Once the data has been read, print it back in full, exactly.

+-------+

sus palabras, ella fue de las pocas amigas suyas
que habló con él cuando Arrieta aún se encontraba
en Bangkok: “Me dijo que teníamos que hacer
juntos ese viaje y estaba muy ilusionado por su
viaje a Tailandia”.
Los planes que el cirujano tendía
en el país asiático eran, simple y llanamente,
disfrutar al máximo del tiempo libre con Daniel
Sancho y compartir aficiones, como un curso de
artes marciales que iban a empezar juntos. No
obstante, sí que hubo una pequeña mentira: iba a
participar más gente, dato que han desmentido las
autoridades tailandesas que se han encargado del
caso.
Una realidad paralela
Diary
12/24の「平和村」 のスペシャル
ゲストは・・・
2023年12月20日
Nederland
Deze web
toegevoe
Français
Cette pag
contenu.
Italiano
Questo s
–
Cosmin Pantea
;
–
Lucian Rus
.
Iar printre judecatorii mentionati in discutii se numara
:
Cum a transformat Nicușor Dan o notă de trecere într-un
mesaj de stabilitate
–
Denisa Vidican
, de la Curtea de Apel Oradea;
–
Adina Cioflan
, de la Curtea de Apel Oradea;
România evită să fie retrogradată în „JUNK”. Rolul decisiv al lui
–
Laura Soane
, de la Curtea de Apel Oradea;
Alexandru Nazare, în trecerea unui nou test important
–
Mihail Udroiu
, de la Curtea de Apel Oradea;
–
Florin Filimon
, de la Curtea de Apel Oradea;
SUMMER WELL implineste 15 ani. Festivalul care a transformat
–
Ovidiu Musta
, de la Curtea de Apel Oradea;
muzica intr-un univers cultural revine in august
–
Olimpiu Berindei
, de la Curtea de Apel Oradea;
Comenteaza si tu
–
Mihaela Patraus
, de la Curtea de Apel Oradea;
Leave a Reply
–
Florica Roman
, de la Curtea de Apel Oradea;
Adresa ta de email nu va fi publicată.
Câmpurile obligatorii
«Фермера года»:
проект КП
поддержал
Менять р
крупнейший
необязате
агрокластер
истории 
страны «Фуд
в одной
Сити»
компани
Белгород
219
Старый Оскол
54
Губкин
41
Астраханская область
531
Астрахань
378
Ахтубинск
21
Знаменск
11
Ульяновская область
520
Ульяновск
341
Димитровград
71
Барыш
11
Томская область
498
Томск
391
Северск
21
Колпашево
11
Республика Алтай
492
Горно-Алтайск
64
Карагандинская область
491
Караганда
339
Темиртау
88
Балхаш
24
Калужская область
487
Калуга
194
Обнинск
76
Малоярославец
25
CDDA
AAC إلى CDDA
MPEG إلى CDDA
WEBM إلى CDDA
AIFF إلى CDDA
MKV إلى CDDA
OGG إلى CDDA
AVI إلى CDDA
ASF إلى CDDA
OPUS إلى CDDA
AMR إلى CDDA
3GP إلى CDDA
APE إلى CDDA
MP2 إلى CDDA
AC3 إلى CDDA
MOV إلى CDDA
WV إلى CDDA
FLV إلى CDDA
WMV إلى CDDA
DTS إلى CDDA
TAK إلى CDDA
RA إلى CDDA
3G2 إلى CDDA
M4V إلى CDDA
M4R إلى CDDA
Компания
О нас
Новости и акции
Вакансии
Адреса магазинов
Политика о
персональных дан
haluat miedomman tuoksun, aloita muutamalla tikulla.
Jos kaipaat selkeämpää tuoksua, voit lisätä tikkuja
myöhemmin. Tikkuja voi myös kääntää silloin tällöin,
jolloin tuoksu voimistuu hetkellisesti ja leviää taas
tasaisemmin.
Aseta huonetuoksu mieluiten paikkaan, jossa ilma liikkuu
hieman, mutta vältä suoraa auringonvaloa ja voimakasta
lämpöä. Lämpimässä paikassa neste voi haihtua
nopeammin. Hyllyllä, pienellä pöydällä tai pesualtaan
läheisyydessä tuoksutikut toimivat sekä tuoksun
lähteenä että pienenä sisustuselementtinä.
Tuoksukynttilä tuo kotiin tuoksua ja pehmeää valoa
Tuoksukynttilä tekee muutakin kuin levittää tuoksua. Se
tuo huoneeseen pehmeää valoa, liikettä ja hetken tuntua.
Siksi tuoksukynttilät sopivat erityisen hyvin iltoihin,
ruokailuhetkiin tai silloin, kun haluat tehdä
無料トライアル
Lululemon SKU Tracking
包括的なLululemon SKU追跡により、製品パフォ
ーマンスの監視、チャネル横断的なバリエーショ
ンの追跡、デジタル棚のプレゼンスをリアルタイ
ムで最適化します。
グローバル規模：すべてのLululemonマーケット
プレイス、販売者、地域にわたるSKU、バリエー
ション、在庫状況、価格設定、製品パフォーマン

+-------+

Solution |
sus palabras, ella fue de las pocas amigas suyas
que habló con él cuando Arrieta aún se encontraba
en Bangkok: “Me dijo que teníamos que hacer
juntos ese viaje y estaba muy ilusionado por su
viaje a Tailandia”.
Los planes que el cirujano tendía
en el país asiático eran, simple y llanamente,
disfrutar al máximo del tiempo libre con Daniel
Sancho y compartir aficiones, como un curso de
artes marciales que iban a empezar juntos. No
obstante, sí que hubo una pequeña mentira: iba a
participar más gente, dato que han desmentido las
autoridades tailandesas que se han encargado del
caso.
Una realidad paralela
Diary
12/24の「平和村」 のスペシャル
ゲストは・・・
2023年12月20日
Nederland
Deze web
toegevoe
Français
Cette pag
contenu.
Italiano
Questo s
–
Cosmin Pantea
;
–
Lucian Rus
.
Iar printre judecatorii mentionati in discutii se numara
:
Cum a transformat Nicușor Dan o notă de trecere într-un
mesaj de stabilitate
–
Denisa Vidican
, de la Curtea de Apel Oradea;
–
Adina Cioflan
, de la Curtea de Apel Oradea;
România evită să fie retrogradată în „JUNK”. Rolul decisiv al lui
–
Laura Soane
, de la Curtea de Apel Oradea;
Alexandru Nazare, în trecerea unui nou test important
–
Mihail Udroiu
, de la Curtea de Apel Oradea;
–
Florin Filimon
, de la Curtea de Apel Oradea;
SUMMER WELL implineste 15 ani. Festivalul care a transformat
–
Ovidiu Musta
, de la Curtea de Apel Oradea;
muzica intr-un univers cultural revine in august
–
Olimpiu Berindei
, de la Curtea de Apel Oradea;
Comenteaza si tu
–
Mihaela Patraus
, de la Curtea de Apel Oradea;
Leave a Reply
–
Florica Roman
, de la Curtea de Apel Oradea;
Adresa ta de email nu va fi publicată.
Câmpurile obligatorii
«Фермера года»:
проект КП
поддержал
Менять р
крупнейший
необязате
агрокластер
истории 
страны «Фуд
в одной
Сити»
компани
Белгород
219
Старый Оскол
54
Губкин
41
Астраханская область
531
Астрахань
378
Ахтубинск
21
Знаменск
11
Ульяновская область
520
Ульяновск
341
Димитровград
71
Барыш
11
Томская область
498
Томск
391
Северск
21
Колпашево
11
Республика Алтай
492
Горно-Алтайск
64
Карагандинская область
491
Караганда
339
Темиртау
88
Балхаш
24
Калужская область
487
Калуга
194
Обнинск
76
Малоярославец
25
CDDA
AAC إلى CDDA
MPEG إلى CDDA
WEBM إلى CDDA
AIFF إلى CDDA
MKV إلى CDDA
OGG إلى CDDA
AVI إلى CDDA
ASF إلى CDDA
OPUS إلى CDDA
AMR إلى CDDA
3GP إلى CDDA
APE إلى CDDA
MP2 إلى CDDA
AC3 إلى CDDA
MOV إلى CDDA
WV إلى CDDA
FLV إلى CDDA
WMV إلى CDDA
DTS إلى CDDA
TAK إلى CDDA
RA إلى CDDA
3G2 إلى CDDA
M4V إلى CDDA
M4R إلى CDDA
Компания
О нас
Новости и акции
Вакансии
Адреса магазинов
Политика о
персональных дан
haluat miedomman tuoksun, aloita muutamalla tikulla.
Jos kaipaat selkeämpää tuoksua, voit lisätä tikkuja
myöhemmin. Tikkuja voi myös kääntää silloin tällöin,
jolloin tuoksu voimistuu hetkellisesti ja leviää taas
tasaisemmin.
Aseta huonetuoksu mieluiten paikkaan, jossa ilma liikkuu
hieman, mutta vältä suoraa auringonvaloa ja voimakasta
lämpöä. Lämpimässä paikassa neste voi haihtua
nopeammin. Hyllyllä, pienellä pöydällä tai pesualtaan
läheisyydessä tuoksutikut toimivat sekä tuoksun
lähteenä että pienenä sisustuselementtinä.
Tuoksukynttilä tuo kotiin tuoksua ja pehmeää valoa
Tuoksukynttilä tekee muutakin kuin levittää tuoksua. Se
tuo huoneeseen pehmeää valoa, liikettä ja hetken tuntua.
Siksi tuoksukynttilät sopivat erityisen hyvin iltoihin,
ruokailuhetkiin tai silloin, kun haluat tehdä
無料トライアル
Lululemon SKU Tracking
包括的なLululemon SKU追跡により、製品パフォ
ーマンスの監視、チャネル横断的なバリエーショ
ンの追跡、デジタル棚のプレゼンスをリアルタイ
ムで最適化します。
グローバル規模：すべてのLululemonマーケット
プレイス、販売者、地域にわたるSKU、バリエー
ション、在庫状況、価格設定、製品パフォーマン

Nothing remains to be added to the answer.